Chapter 24 Key Takeaways: Dynamic Linking in Depth

  1. The PLT (Procedure Linkage Table) provides a fixed call target for external functions. Each external function gets a 16-byte PLT stub with three instructions: an indirect jump through the GOT, a push of the relocation index, and a jump to the resolver stub (PLT[0]). Code always calls the PLT stub's fixed address — never the function's actual address directly.

  2. The GOT (Global Offset Table) holds runtime addresses of external symbols. Initially, each GOT entry points back into the PLT (the push instruction after the jmp). After the first call resolves the symbol, the GOT entry is updated to the actual function address. The GOT is in a writable memory segment to allow runtime updates.

  3. Lazy binding defers symbol resolution until first use. On the first call, the PLT → PLT[0] → _dl_runtime_resolve path runs, updates the GOT, and then jumps to the real function. On every subsequent call, the PLT stub's indirect jump goes directly to the real function — one extra memory access overhead.

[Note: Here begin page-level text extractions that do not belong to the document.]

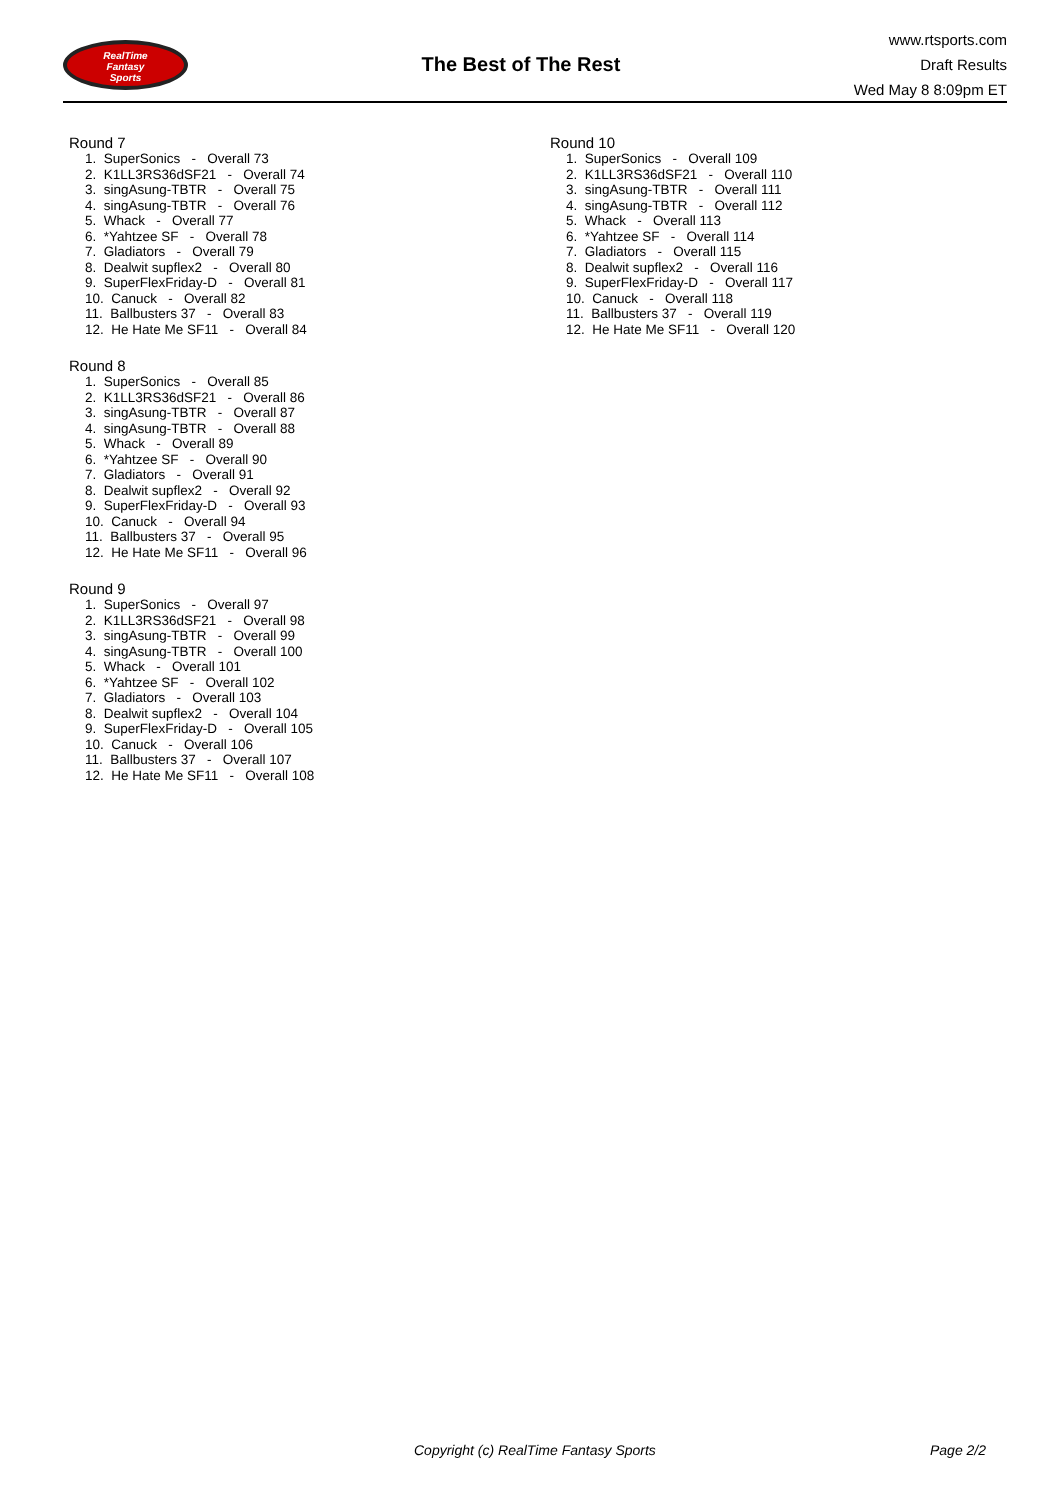RealTime
Fantasy
Sports
The Best of The Rest
www.rtsports.com
Draft Results
Wed May 8 8:09pm ET
Round 7
1. SuperSonics - Overall 73
2. K1LL3RS36dSF21 - Overall 74
3. singAsung-TBTR - Overall 75
4. singAsung-TBTR - Overall 76
5. Whack - Overall 77
6. *Yahtzee SF - Overall 78
7. Gladiators - Overall 79
8. Dealwit supflex2 - Overall 80
9. SuperFlexFriday-D - Overall 81
10. Canuck - Overall 82
11. Ballbusters 37 - Overall 83
12. He Hate Me SF11 - Overall 84
Round 8
1. SuperSonics - Overall 85
2. K1LL3RS36dSF21 - Overall 86
3. singAsung-TBTR - Overall 87
4. singAsung-TBTR - Overall 88
5. Whack - Overall 89
6. *Yahtzee SF - Overall 90
7. Gladiators - Overall 91
8. Dealwit supflex2 - Overall 92
9. SuperFlexFriday-D - Overall 93
10. Canuck - Overall 94
11. Ballbusters 37 - Overall 95
12. He Hate Me SF11 - Overall 96
Round 9
1. SuperSonics - Overall 97
2. K1LL3RS36dSF21 - Overall 98
3. singAsung-TBTR - Overall 99
4. singAsung-TBTR - Overall 100
5. Whack - Overall 101
6. *Yahtzee SF - Overall 102
7. Gladiators - Overall 103
8. Dealwit supflex2 - Overall 104
9. SuperFlexFriday-D - Overall 105
10. Canuck - Overall 106
11. Ballbusters 37 - Overall 107
12. He Hate Me SF11 - Overall 108
Round 10
1. SuperSonics - Overall 109
2. K1LL3RS36dSF21 - Overall 110
3. singAsung-TBTR - Overall 111
4. singAsung-TBTR - Overall 112
5. Whack - Overall 113
6. *Yahtzee SF - Overall 114
7. Gladiators - Overall 115
8. Dealwit supflex2 - Overall 116
9. SuperFlexFriday-D - Overall 117
10. Canuck - Overall 118
11. Ballbusters 37 - Overall 119
12. He Hate Me SF11 - Overall 120
Copyright (c) RealTime Fantasy Sports Page 2/2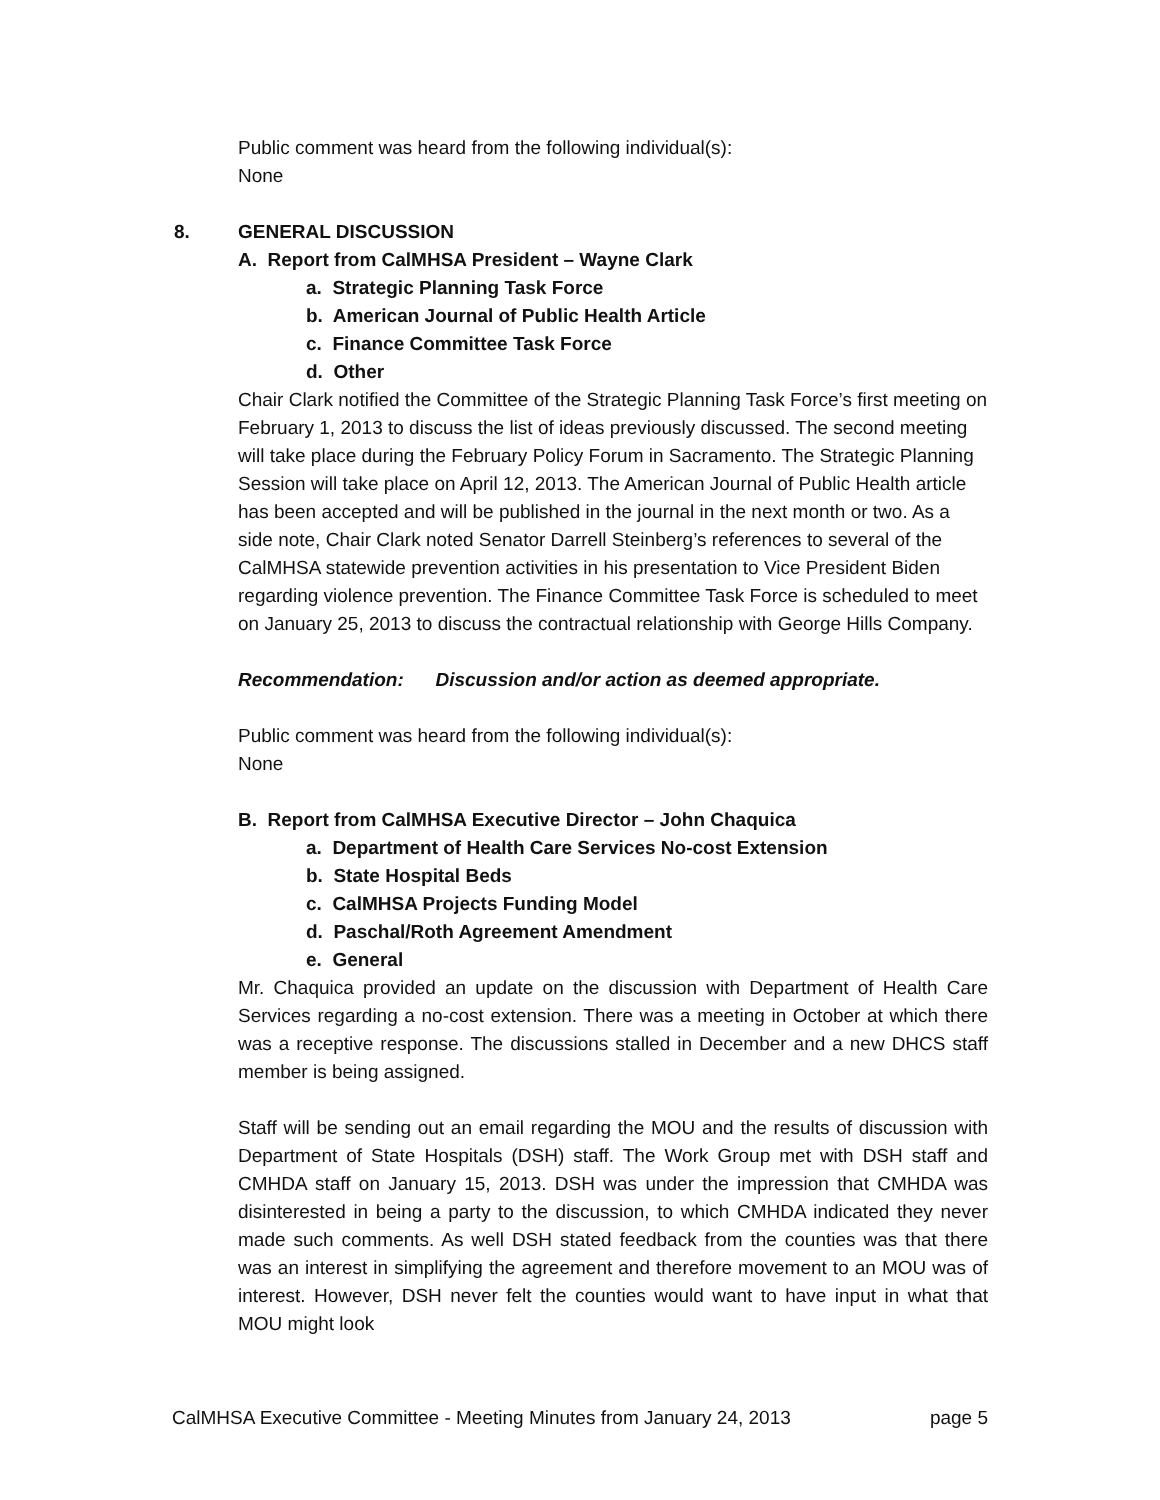Public comment was heard from the following individual(s):
None
8. GENERAL DISCUSSION
A. Report from CalMHSA President – Wayne Clark
a. Strategic Planning Task Force
b. American Journal of Public Health Article
c. Finance Committee Task Force
d. Other
Chair Clark notified the Committee of the Strategic Planning Task Force’s first meeting on February 1, 2013 to discuss the list of ideas previously discussed. The second meeting will take place during the February Policy Forum in Sacramento. The Strategic Planning Session will take place on April 12, 2013. The American Journal of Public Health article has been accepted and will be published in the journal in the next month or two. As a side note, Chair Clark noted Senator Darrell Steinberg’s references to several of the CalMHSA statewide prevention activities in his presentation to Vice President Biden regarding violence prevention. The Finance Committee Task Force is scheduled to meet on January 25, 2013 to discuss the contractual relationship with George Hills Company.
Recommendation: Discussion and/or action as deemed appropriate.
Public comment was heard from the following individual(s):
None
B. Report from CalMHSA Executive Director – John Chaquica
a. Department of Health Care Services No-cost Extension
b. State Hospital Beds
c. CalMHSA Projects Funding Model
d. Paschal/Roth Agreement Amendment
e. General
Mr. Chaquica provided an update on the discussion with Department of Health Care Services regarding a no-cost extension. There was a meeting in October at which there was a receptive response. The discussions stalled in December and a new DHCS staff member is being assigned.
Staff will be sending out an email regarding the MOU and the results of discussion with Department of State Hospitals (DSH) staff. The Work Group met with DSH staff and CMHDA staff on January 15, 2013. DSH was under the impression that CMHDA was disinterested in being a party to the discussion, to which CMHDA indicated they never made such comments. As well DSH stated feedback from the counties was that there was an interest in simplifying the agreement and therefore movement to an MOU was of interest. However, DSH never felt the counties would want to have input in what that MOU might look
CalMHSA Executive Committee - Meeting Minutes from January 24, 2013 page 5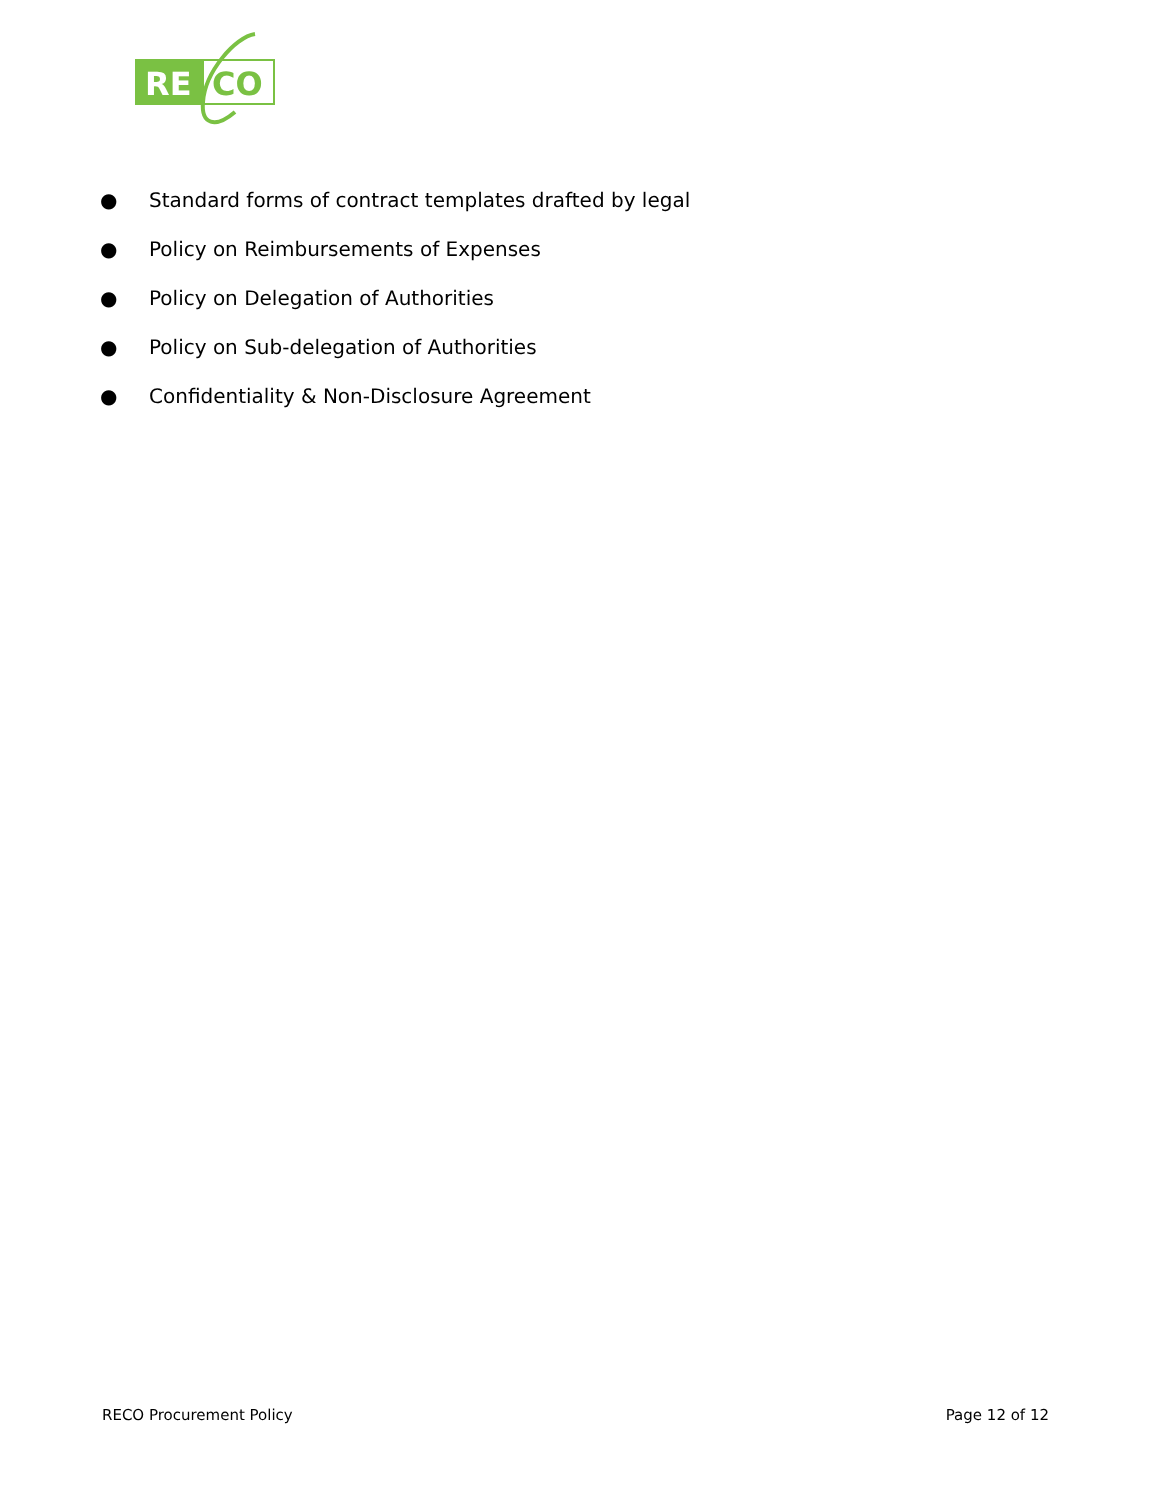RE
CO
● Standard forms of contract templates drafted by legal
● Policy on Reimbursements of Expenses
● Policy on Delegation of Authorities
● Policy on Sub-delegation of Authorities
● Confidentiality & Non-Disclosure Agreement
RECO Procurement Policy Page 12 of 12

  4. LD_BIND_NOW=1 or the -z now linker flag disables lazy binding, resolving all symbols at program startup. This adds startup overhead but eliminates the _dl_runtime_resolve call on the first use of each function.

  5. Full RELRO (-Wl,-z,relro -Wl,-z,now) marks the GOT read-only after startup. By disabling lazy binding first (so all GOT entries are populated at startup), the entire GOT including .got.plt can be mprotect'd to read-only. This prevents GOT overwrite attacks that redirect function calls to shellcode.

  6. LD_PRELOAD achieves function interposition by loading a library before all others. Symbol resolution uses the first matching definition; a function in an LD_PRELOAD library shadows the real library function. The real function is accessible via dlsym(RTLD_NEXT, "function_name"). LD_PRELOAD is disabled for setuid/setgid programs for security.

  7. dlopen/dlsym/dlclose enable runtime plugin systems. dlopen loads a shared library (or returns a handle to one already loaded) at any point during execution. dlsym finds a named symbol in the loaded library. dlclose decrements the reference count; the library is unloaded when the count reaches zero. This enables extensible architectures where plugins are .so files loaded on demand.

  8. RTLD_GLOBAL vs. RTLD_LOCAL in dlopen controls symbol visibility: RTLD_LOCAL (default) — symbols in the loaded library are only visible to that library. RTLD_GLOBAL — symbols are available for resolution by subsequently loaded libraries. RTLD_NEXT in dlsym finds the next occurrence of a symbol after the caller — the mechanism for calling through to the real implementation in an LD_PRELOAD wrapper.

  9. __attribute__((constructor)) and __attribute__((destructor)) run before and after main via the DT_INIT_ARRAY and DT_FINI_ARRAY mechanism. LD_PRELOAD libraries' constructors run before the main program's constructors. Priority numbers (e.g., __attribute__((constructor(200)))) control ordering within a binary — lower numbers run first for constructors, higher numbers run first for destructors.

  10. Symbol versioning (e.g., printf@@GLIBC_2.2.5) enables ABI stability across library updates. The same .so file exports multiple versions of the same symbol. Programs record which version they linked against; the dynamic linker provides exactly that version at runtime. This is why Linux binaries remain binary-compatible across major distribution updates.

  11. **$ORIGIN` in RPATH/RUNPATH expands to the directory of the executable (or library)** at runtime. This enables relocatable installations: the executable and its libraries can be moved to any directory as a group. Without `$ORIGIN, RPATH must be an absolute path, breaking if the installation directory changes.

  12. The .dynamic section is the dynamic linker's roadmap: DT_NEEDED lists required libraries, DT_SYMTAB/DT_STRTAB point to dynamic symbol/string tables, DT_JMPREL points to .rela.plt (lazy relocation entries), DT_INIT_ARRAY/DT_FINI_ARRAY point to constructor/destructor pointer arrays. Everything the dynamic linker needs to load and link a program is encoded here.

  13. GOT overwrite is a classic attack vector: A write-anywhere vulnerability (heap overflow, format string, use-after-free) can overwrite a GOT entry, redirecting the next call to that function to attacker-controlled code. The defense stack — Full RELRO + PIE + ASLR — addresses this: RELRO makes the GOT read-only, PIE randomizes all code addresses, and ASLR randomizes library base addresses. Modern Linux distributions enable all three by default.

  14. ltrace and GDB's x/xg address are the essential tools for PLT/GOT analysis. ltrace intercepts library calls by patching GOT entries — the same mechanism as LD_PRELOAD. x/xg in GDB reads the raw GOT value before and after the first call, making the lazy binding state transition directly visible. Understanding these tools requires understanding the PLT/GOT mechanism; the mechanism becomes fully concrete through these tools.